Sommes-nous maintenant à un stade où un consensus s'est à nouveau formé sur les contours naturels de la participation des hommes et des femmes à ces domaines de la vie publique? On pourrait l'espérer, mais il y a de la place à la prudence. En plus du litige en cours, il y a le problème, présent dans de nombreux secteurs politiques, que les nouvelles politiques de Trump existent en vertu du décret. Ils peuvent être emportés et les anciennes politiques de Biden ont rétabli avec le coup d'un stylo (même peut-être d'une autopen). La Cour suprême pourrait bien soutenir la légalité des politiques de Trump, mais elle ne peut pas les rendre permanentes. Le débat sur ces questions doit se dérouler dans un Congrès fortement divisé et les membres doivent être disposés à faire des arguments selon lesquels, 80 ou non, beaucoup sont devenus inconfortables.

Plus important encore, il existe de nombreuses preuves que les défenseurs de l'éviscération de l'éthique sexuelle américaine n'ont pas l'intention de céder dans leur large campagne. Pour chaque Rowling ou Navratilova, il y a une douzaine de groupes d'intérêt et de politiciens libéraux qui insistent pour que chaque lettre dans la chaîne de LGBT alphabet (rappelez-vous le catalogue de 57 sexes de Facebook?) Doit être reconnu et protégé par la loi fédérale et étatique et la coutume sociale. Même ceux qui ont maintenant tracé une ligne dans une Lia Thomas ou des hommes dans les vestiaires des femmes se précipitent souvent pour assurer à leurs compatriodes d'élites qu'ils sont tousdans les grandes constructions des droits des homosexuels, du mariage homosexuel, des fétiches, des spectacles de dragsters et d'autres phénomènes qui sont arrivés en tant que précurseurs du mouvement transgenre que les militants ont hésité à se vanter dès le début.

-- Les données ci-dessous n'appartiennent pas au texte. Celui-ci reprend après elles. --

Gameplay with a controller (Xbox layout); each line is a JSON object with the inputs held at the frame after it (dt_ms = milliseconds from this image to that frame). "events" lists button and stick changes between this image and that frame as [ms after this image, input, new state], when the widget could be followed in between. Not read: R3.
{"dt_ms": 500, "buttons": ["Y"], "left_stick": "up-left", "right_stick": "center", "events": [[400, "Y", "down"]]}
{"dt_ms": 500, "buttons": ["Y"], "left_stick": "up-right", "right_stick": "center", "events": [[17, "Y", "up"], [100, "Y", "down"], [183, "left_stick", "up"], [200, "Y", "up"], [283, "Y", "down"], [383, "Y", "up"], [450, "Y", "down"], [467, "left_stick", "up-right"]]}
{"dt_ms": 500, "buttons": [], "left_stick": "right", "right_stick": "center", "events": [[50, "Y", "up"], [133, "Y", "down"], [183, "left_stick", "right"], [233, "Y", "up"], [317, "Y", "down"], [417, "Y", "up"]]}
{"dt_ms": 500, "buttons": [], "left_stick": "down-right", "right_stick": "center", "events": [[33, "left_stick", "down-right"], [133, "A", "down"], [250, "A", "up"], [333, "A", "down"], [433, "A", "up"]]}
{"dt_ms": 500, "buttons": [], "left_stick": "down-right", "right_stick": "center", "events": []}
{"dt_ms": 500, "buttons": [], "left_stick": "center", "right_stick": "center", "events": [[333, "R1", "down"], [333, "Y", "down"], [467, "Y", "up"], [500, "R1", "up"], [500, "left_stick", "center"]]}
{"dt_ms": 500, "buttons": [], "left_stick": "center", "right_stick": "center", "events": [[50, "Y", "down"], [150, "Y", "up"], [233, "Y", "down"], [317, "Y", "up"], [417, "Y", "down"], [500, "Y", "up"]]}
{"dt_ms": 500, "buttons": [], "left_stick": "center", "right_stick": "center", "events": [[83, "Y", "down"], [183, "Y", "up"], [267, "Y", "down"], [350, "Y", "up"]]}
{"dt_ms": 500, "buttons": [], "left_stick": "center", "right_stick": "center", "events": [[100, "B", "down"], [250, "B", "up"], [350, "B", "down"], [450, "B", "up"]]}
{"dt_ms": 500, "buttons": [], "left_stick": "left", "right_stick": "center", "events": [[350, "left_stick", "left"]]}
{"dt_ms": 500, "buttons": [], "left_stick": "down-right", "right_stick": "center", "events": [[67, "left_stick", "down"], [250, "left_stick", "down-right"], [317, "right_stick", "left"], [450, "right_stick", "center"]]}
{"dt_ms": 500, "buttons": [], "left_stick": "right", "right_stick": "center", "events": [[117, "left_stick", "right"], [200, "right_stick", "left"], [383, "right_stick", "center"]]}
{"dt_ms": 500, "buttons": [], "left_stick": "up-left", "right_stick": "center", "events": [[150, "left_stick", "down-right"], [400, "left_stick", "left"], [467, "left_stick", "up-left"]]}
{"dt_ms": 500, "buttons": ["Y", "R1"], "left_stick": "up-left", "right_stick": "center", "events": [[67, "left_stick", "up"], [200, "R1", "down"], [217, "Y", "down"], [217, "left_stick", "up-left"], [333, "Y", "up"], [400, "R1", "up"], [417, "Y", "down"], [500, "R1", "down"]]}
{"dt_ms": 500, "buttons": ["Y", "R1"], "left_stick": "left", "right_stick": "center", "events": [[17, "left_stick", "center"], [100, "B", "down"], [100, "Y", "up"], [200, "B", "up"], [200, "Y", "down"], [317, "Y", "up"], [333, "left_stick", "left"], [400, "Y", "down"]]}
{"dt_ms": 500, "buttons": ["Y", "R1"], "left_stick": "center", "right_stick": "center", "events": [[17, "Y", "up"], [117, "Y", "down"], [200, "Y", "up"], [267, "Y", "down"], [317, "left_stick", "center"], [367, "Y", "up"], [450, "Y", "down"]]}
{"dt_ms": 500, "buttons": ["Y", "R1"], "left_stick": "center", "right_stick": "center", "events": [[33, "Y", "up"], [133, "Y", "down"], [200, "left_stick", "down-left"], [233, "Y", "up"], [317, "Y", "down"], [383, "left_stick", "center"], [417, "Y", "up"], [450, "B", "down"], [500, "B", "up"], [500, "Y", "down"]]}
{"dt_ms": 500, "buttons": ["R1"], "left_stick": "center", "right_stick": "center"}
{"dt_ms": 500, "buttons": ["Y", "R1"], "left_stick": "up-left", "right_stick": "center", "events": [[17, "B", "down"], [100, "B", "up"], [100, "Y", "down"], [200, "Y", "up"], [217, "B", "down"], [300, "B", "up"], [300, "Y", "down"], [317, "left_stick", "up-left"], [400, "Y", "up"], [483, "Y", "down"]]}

Le problème le plus important reste un effondrement des valeurs qui étaient autrefois tenues pour acquises et qui laissent les communautés à saisir de rétablir toute limite sur ce qui est autorisé. La question n'est pas une réglementation ou une interdiction mais une reconnaissance forcée de ce qui a commencé comme une non-discrimination, mais s'est retrouvée comme une célébration d'une alternative civique. La décision de la Cour suprême de 2015 n'a pas tant créé le mariage homosexuel qui oblige une population alors autorisée pour célébrer un style de vie avec l'augmentation des drapeaux arc-en-ciel et la marche des hommes à moitié et non vêtus dans des défilés apparemment sans fin en juin, une fois le mois des mariages. Aujourd'hui, il n'y a pas de mouvement d'abstinence encourageant les homosexuels à sauver leur sexualité pour cette personne spéciale; Au lieu de cela, la pression survient en marge des pratiques de polyamory et de maternité de substitution qui poussent de plus en plus la Seèche entre «l'amour, le mariage et la voiture pour bébé».

Il y a, après tout, un élan interne à l'éthique et à la moralité. Le désir de rendre le sport aussi juste et sûr que possible, la croyance en la vie privée dans une salle de bain publique – celles-ci sont assez naturelles pour la plupart des gens. Mais un pays qui a abandonné sa compréhension de la nature même des hommes et des femmes, sa révérence pour le lien conjugal, sa compréhension du droit des enfants à l'amour de l'homme et de la femme qui les a co-créés – ce pays demande l'équité et la vie privée de faire une tâche civilisationnelle que ses principes les plus profonds ne sont pas plus invités à effectuer.

Dans le sillage de la révolution sexuelle, une flopée de 80-20 problèmes est venue et a disparu. Il semble que les choses permanentes nécessitent des racines beaucoup plus profondes.